▸ **PROBLEM STATEMENT**
For the listing that follows, give again exactly the lines from the one with "A novel field" to the one with "Temperature dependency of", including both.

Segment Open

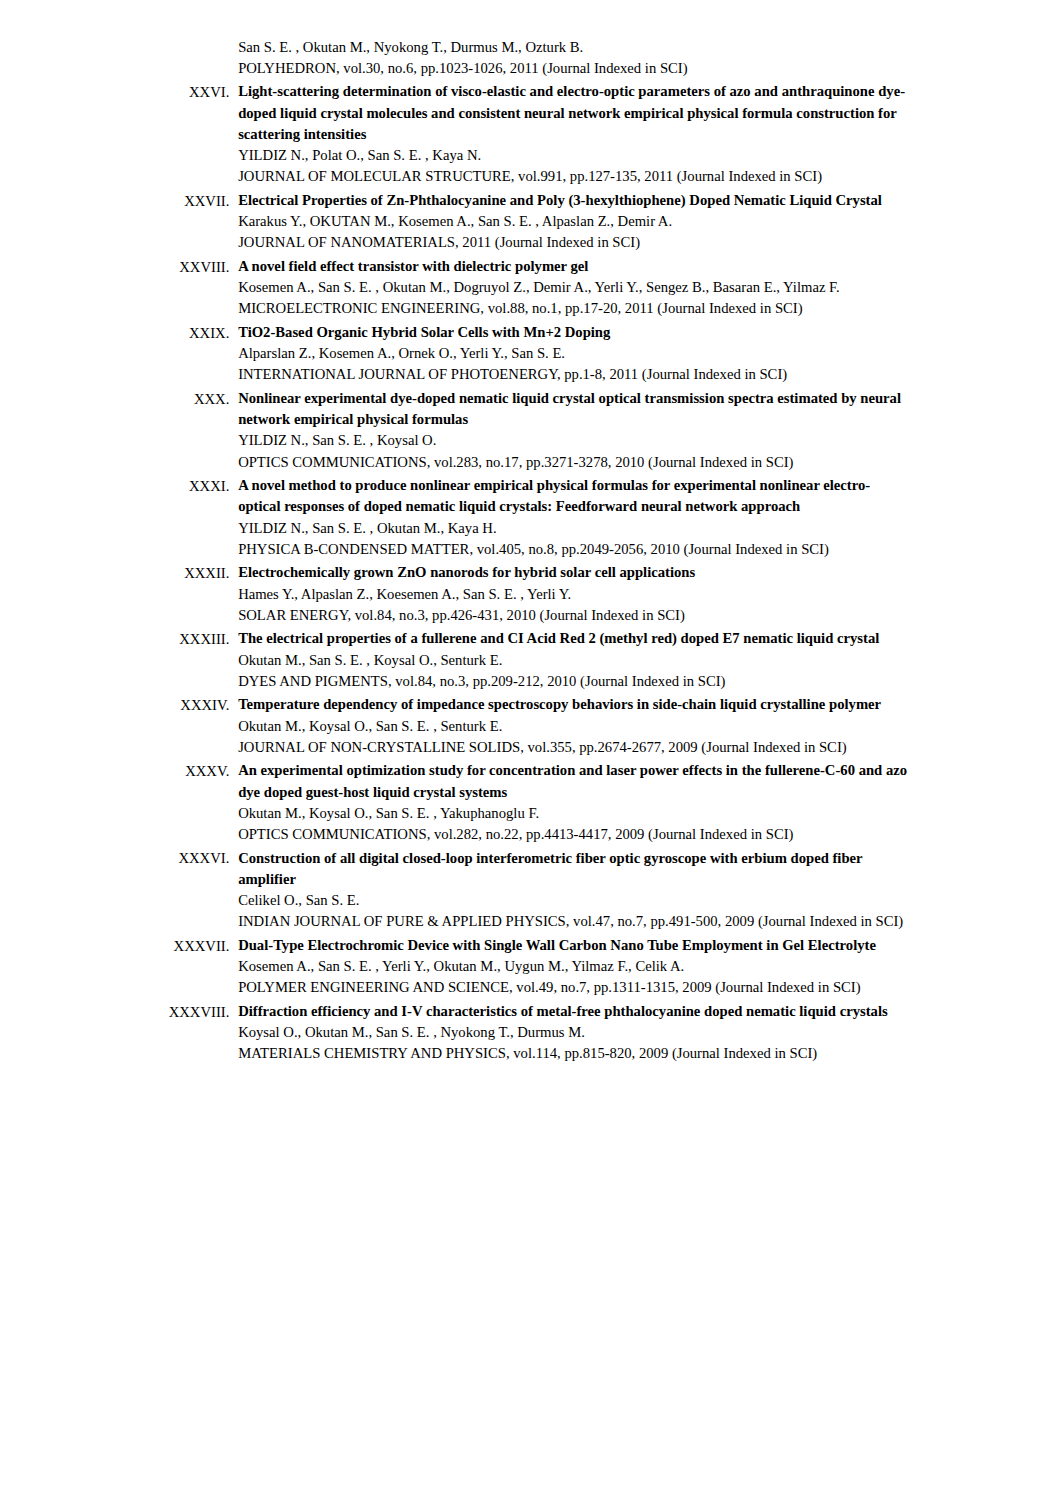San S. E. , Okutan M., Nyokong T., Durmus M., Ozturk B.
POLYHEDRON, vol.30, no.6, pp.1023-1026, 2011 (Journal Indexed in SCI)
XXVI.
Light-scattering determination of visco-elastic and electro-optic parameters of azo and anthraquinone dye-doped liquid crystal molecules and consistent neural network empirical physical formula construction for scattering intensities
YILDIZ N., Polat O., San S. E. , Kaya N.
JOURNAL OF MOLECULAR STRUCTURE, vol.991, pp.127-135, 2011 (Journal Indexed in SCI)
XXVII.
Electrical Properties of Zn-Phthalocyanine and Poly (3-hexylthiophene) Doped Nematic Liquid Crystal
Karakus Y., OKUTAN M., Kosemen A., San S. E. , Alpaslan Z., Demir A.
JOURNAL OF NANOMATERIALS, 2011 (Journal Indexed in SCI)
XXVIII.
A novel field effect transistor with dielectric polymer gel
Kosemen A., San S. E. , Okutan M., Dogruyol Z., Demir A., Yerli Y., Sengez B., Basaran E., Yilmaz F.
MICROELECTRONIC ENGINEERING, vol.88, no.1, pp.17-20, 2011 (Journal Indexed in SCI)
XXIX.
TiO2-Based Organic Hybrid Solar Cells with Mn+2 Doping
Alparslan Z., Kosemen A., Ornek O., Yerli Y., San S. E.
INTERNATIONAL JOURNAL OF PHOTOENERGY, pp.1-8, 2011 (Journal Indexed in SCI)
XXX.
Nonlinear experimental dye-doped nematic liquid crystal optical transmission spectra estimated by neural network empirical physical formulas
YILDIZ N., San S. E. , Koysal O.
OPTICS COMMUNICATIONS, vol.283, no.17, pp.3271-3278, 2010 (Journal Indexed in SCI)
XXXI.
A novel method to produce nonlinear empirical physical formulas for experimental nonlinear electro-optical responses of doped nematic liquid crystals: Feedforward neural network approach
YILDIZ N., San S. E. , Okutan M., Kaya H.
PHYSICA B-CONDENSED MATTER, vol.405, no.8, pp.2049-2056, 2010 (Journal Indexed in SCI)
XXXII.
Electrochemically grown ZnO nanorods for hybrid solar cell applications
Hames Y., Alpaslan Z., Koesemen A., San S. E. , Yerli Y.
SOLAR ENERGY, vol.84, no.3, pp.426-431, 2010 (Journal Indexed in SCI)
XXXIII.
The electrical properties of a fullerene and CI Acid Red 2 (methyl red) doped E7 nematic liquid crystal
Okutan M., San S. E. , Koysal O., Senturk E.
DYES AND PIGMENTS, vol.84, no.3, pp.209-212, 2010 (Journal Indexed in SCI)
XXXIV.
Temperature dependency of impedance spectroscopy behaviors in side-chain liquid crystalline polymer
Okutan M., Koysal O., San S. E. , Senturk E.
JOURNAL OF NON-CRYSTALLINE SOLIDS, vol.355, pp.2674-2677, 2009 (Journal Indexed in SCI)
XXXV.
An experimental optimization study for concentration and laser power effects in the fullerene-C-60 and azo dye doped guest-host liquid crystal systems
Okutan M., Koysal O., San S. E. , Yakuphanoglu F.
OPTICS COMMUNICATIONS, vol.282, no.22, pp.4413-4417, 2009 (Journal Indexed in SCI)
XXXVI.
Construction of all digital closed-loop interferometric fiber optic gyroscope with erbium doped fiber amplifier
Celikel O., San S. E.
INDIAN JOURNAL OF PURE & APPLIED PHYSICS, vol.47, no.7, pp.491-500, 2009 (Journal Indexed in SCI)
XXXVII.
Dual-Type Electrochromic Device with Single Wall Carbon Nano Tube Employment in Gel Electrolyte
Kosemen A., San S. E. , Yerli Y., Okutan M., Uygun M., Yilmaz F., Celik A.
POLYMER ENGINEERING AND SCIENCE, vol.49, no.7, pp.1311-1315, 2009 (Journal Indexed in SCI)
XXXVIII.
Diffraction efficiency and I-V characteristics of metal-free phthalocyanine doped nematic liquid crystals
Koysal O., Okutan M., San S. E. , Nyokong T., Durmus M.
MATERIALS CHEMISTRY AND PHYSICS, vol.114, pp.815-820, 2009 (Journal Indexed in SCI)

Segment Closed

▸ **SOLUTION**
A novel field effect transistor with dielectric polymer gel
Kosemen A., San S. E. , Okutan M., Dogruyol Z., Demir A., Yerli Y., Sengez B., Basaran E., Yilmaz F.
MICROELECTRONIC ENGINEERING, vol.88, no.1, pp.17-20, 2011 (Journal Indexed in SCI)
XXIX.
TiO2-Based Organic Hybrid Solar Cells with Mn+2 Doping
Alparslan Z., Kosemen A., Ornek O., Yerli Y., San S. E.
INTERNATIONAL JOURNAL OF PHOTOENERGY, pp.1-8, 2011 (Journal Indexed in SCI)
XXX.
Nonlinear experimental dye-doped nematic liquid crystal optical transmission spectra estimated by neural network empirical physical formulas
YILDIZ N., San S. E. , Koysal O.
OPTICS COMMUNICATIONS, vol.283, no.17, pp.3271-3278, 2010 (Journal Indexed in SCI)
XXXI.
A novel method to produce nonlinear empirical physical formulas for experimental nonlinear electro-optical responses of doped nematic liquid crystals: Feedforward neural network approach
YILDIZ N., San S. E. , Okutan M., Kaya H.
PHYSICA B-CONDENSED MATTER, vol.405, no.8, pp.2049-2056, 2010 (Journal Indexed in SCI)
XXXII.
Electrochemically grown ZnO nanorods for hybrid solar cell applications
Hames Y., Alpaslan Z., Koesemen A., San S. E. , Yerli Y.
SOLAR ENERGY, vol.84, no.3, pp.426-431, 2010 (Journal Indexed in SCI)
XXXIII.
The electrical properties of a fullerene and CI Acid Red 2 (methyl red) doped E7 nematic liquid crystal
Okutan M., San S. E. , Koysal O., Senturk E.
DYES AND PIGMENTS, vol.84, no.3, pp.209-212, 2010 (Journal Indexed in SCI)
XXXIV.
Temperature dependency of impedance spectroscopy behaviors in side-chain liquid crystalline polymer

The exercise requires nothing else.